ESTRATTO DELLA PAGINA –
Wellbeing e produttività: perché il benessere è una strategia di business

Mens sana in corpore sano: il benessere non è un optional, ma la base stessa del successo.

Sempre più studi confermano che le organizzazioni che investono nel benessere delle persone ottengono performance superiori, maggiore stabilità e una più forte capacità di attrarre talenti.

Cosa dicono le ricerche?

  • Gallup ha dimostrato che il benessere dei dipendenti è direttamente collegato a una maggiore produttività, a minori giorni di malattia e a una riduzione del turnover.
  • Uno studio globale di Deloitte evidenzia che un aumento del 10% nelle attività di wellbeing porta a un +10% di produttività tra i partecipanti a programmi ben strutturati. (https://action.deloitte.com/insight/3878/analyzing-wellbeings-impact-on-organizational-performance?utm_source=chatgpt.com)
  • L’Oxford Wellbeing Research Centre conferma che le aziende con alti livelli di wellbeing ottengono performance economiche superiori e una maggiore redditività sul lungo periodo.

Perché è cruciale per le organizzazioni?

Performance più elevate – collaboratori motivati e sereni lavorano con maggiore energia e creatività.

Riduzione del turnover e dell’assenteismo – supportare il benessere significa trattenere i talenti e ridurre i costi di sostituzione.

Engagement e motivazione – quando le persone percepiscono cura e attenzione, rispondono con più impegno e fedeltà.

Employer branding – le imprese attente al wellbeing attraggono i migliori professionisti, rafforzando la propria reputazione.

La visione Vitruvio

In Vitruvio crediamo che il wellbeing non sia un “benefit” accessorio, ma un vero investimento strategico.

Come scriveva Leonardo da Vinci:

✒️ “Il moto è causa d’ogni vita.

Un invito a muoversi non solo fisicamente, ma anche culturalmente, mettendo in circolo equilibrio, fiducia e attenzione alle persone.

Il benessere organizzativo è la chiave per costruire aziende più produttive, resilienti e orientate al futuro.

DATI FORNITI –
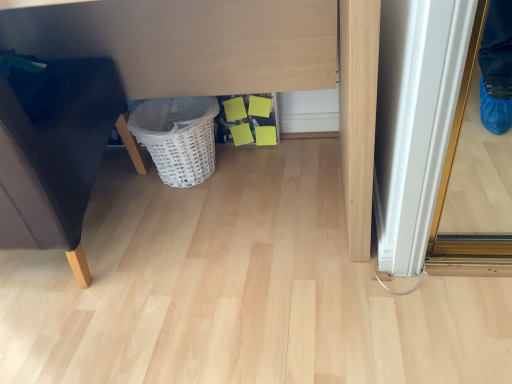
Where is `vacant space underneath matte white vanity at center (from a real-world perspective)`? The image size is (512, 384). vacant space underneath matte white vanity at center (from a real-world perspective) is located at coordinates (250, 193).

ELENCO DEI COMPITI –
A: Nell'articolo sul benessere aziendale, che effetto ha sulla produttività un aumento del 10% nelle attività di wellbeing secondo lo studio di Deloitte?
B: Riporta testualmente dall'articolo sul benessere aziendale il passo che inizia con "Cosa dicono le" e prosegue fino a "riduzione del turnover.".
C: Elenca i motivi indicati nell'articolo sul benessere aziendale sotto il titolo "Perché è cruciale per le organizzazioni?".

RISPOSTE PER COMPITO –
A: Porta a un +10% di produttività tra i partecipanti a programmi ben strutturati.

B:
Cosa dicono le ricerche?

  • Gallup ha dimostrato che il benessere dei dipendenti è direttamente collegato a una maggiore produttività, a minori giorni di malattia e a una riduzione del turnover.

C:
- Performance più elevate
- Riduzione del turnover e dell'assenteismo
- Engagement e motivazione
- Employer branding